Inaccurate MAR Documentation for Medications After Resident Transfer
Penalty
Summary
The deficiency involves the facility’s failure to maintain an accurate medical record regarding medication administration for a resident with severe cognitive impairment and multiple diagnoses, including acute respiratory failure with hypoxia, hypertension, and bipolar disorder. The resident was admitted in late September and discharged in early March. On the day of discharge, nursing documentation shows that the resident was transferred to a local hospital in the mid-afternoon due to behavioral symptoms, with a discharge note at 3:33 PM and a nursing progress note at 3:38 PM confirming that EMTs responded to a 911 call, the resident’s guardian consented to transfer, and the physician and DON were notified. The resident was transported to the hospital via stretcher and was no longer in the facility after that time. Despite the resident’s transfer out of the building that afternoon, the March Medication Administration Record (MAR) documented that bedtime doses of magnesium oxide 400 mg BID for hypomagnesemia, metoprolol tartrate 100 mg BID for tachycardia, and Seroquel 25 mg BID for bipolar disorder were administered by an LPN at bedtime that same day.

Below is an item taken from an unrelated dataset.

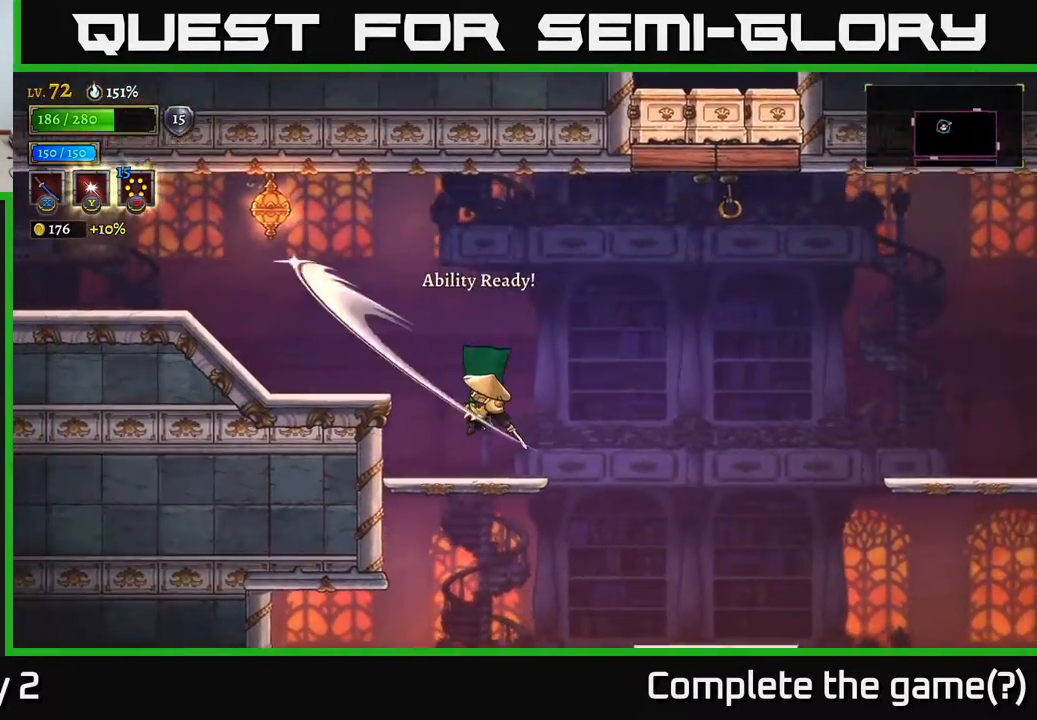
{"buttons": ["A", "X"], "left_stick": "up-right", "right_stick": "center", "events": [[117, "X", "up"], [283, "left_stick", "up-right"], [400, "A", "down"], [483, "X", "down"]]}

The LPN assigned to the second shift stated that bedtime medications were to be given at 9 PM, with a one-hour window before or after, but could not recall whether the resident was in the building around that time. The DON confirmed that the facility’s bedtime medication administration window was between 7 PM and 10 PM and, upon reviewing the MAR and progress notes, questioned how the medications could have been administered when the resident had already been transferred to the hospital, indicating that someone documented administration of medications after the resident had been discharged from the facility.